### DOCUMENT EXCERPT
►

Question:14(iii) Find the equations of the tangent and normal to the given curves at the indicated
points:

y = x^3\: \: at \: \: (1, 1)

Answer:

We know that Slope of the tangent at a point on the given curve is given by \frac{dy}{dx}
Given the equation of the curve
y = x^3
\frac{dy}{dx}= 3x^2
at point (1,1)

◄

Quote in full every line of the math problem excerpt that contains an equals sign.

### GIVEN INFORMATION
►

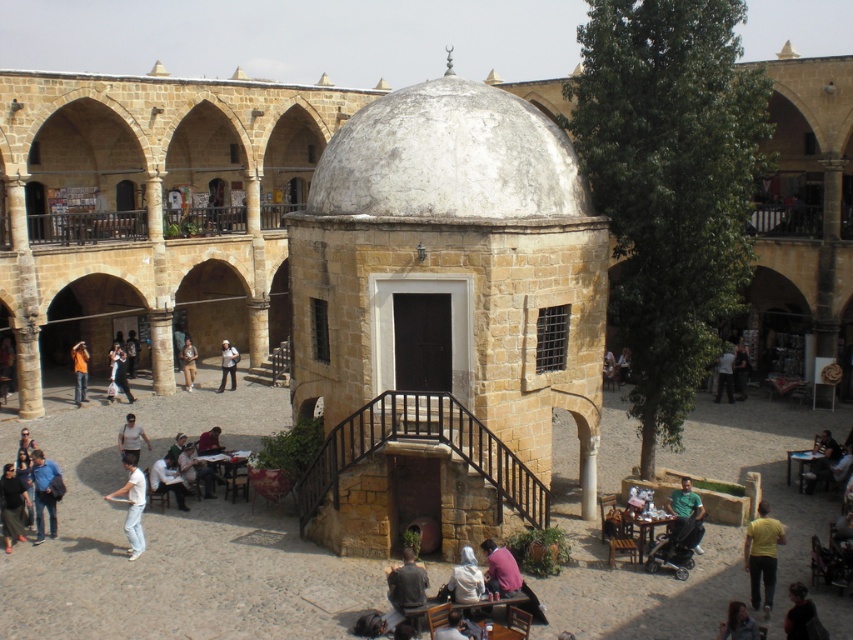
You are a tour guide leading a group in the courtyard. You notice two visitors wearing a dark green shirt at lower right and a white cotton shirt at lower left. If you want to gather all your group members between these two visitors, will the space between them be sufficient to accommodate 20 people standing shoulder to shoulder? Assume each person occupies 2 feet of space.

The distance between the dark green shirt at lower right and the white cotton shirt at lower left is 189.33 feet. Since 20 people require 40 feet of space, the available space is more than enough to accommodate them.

◄

### TASK RESULT
y = x^3\: \: at \: \: (1, 1)
y = x^3
\frac{dy}{dx}= 3x^2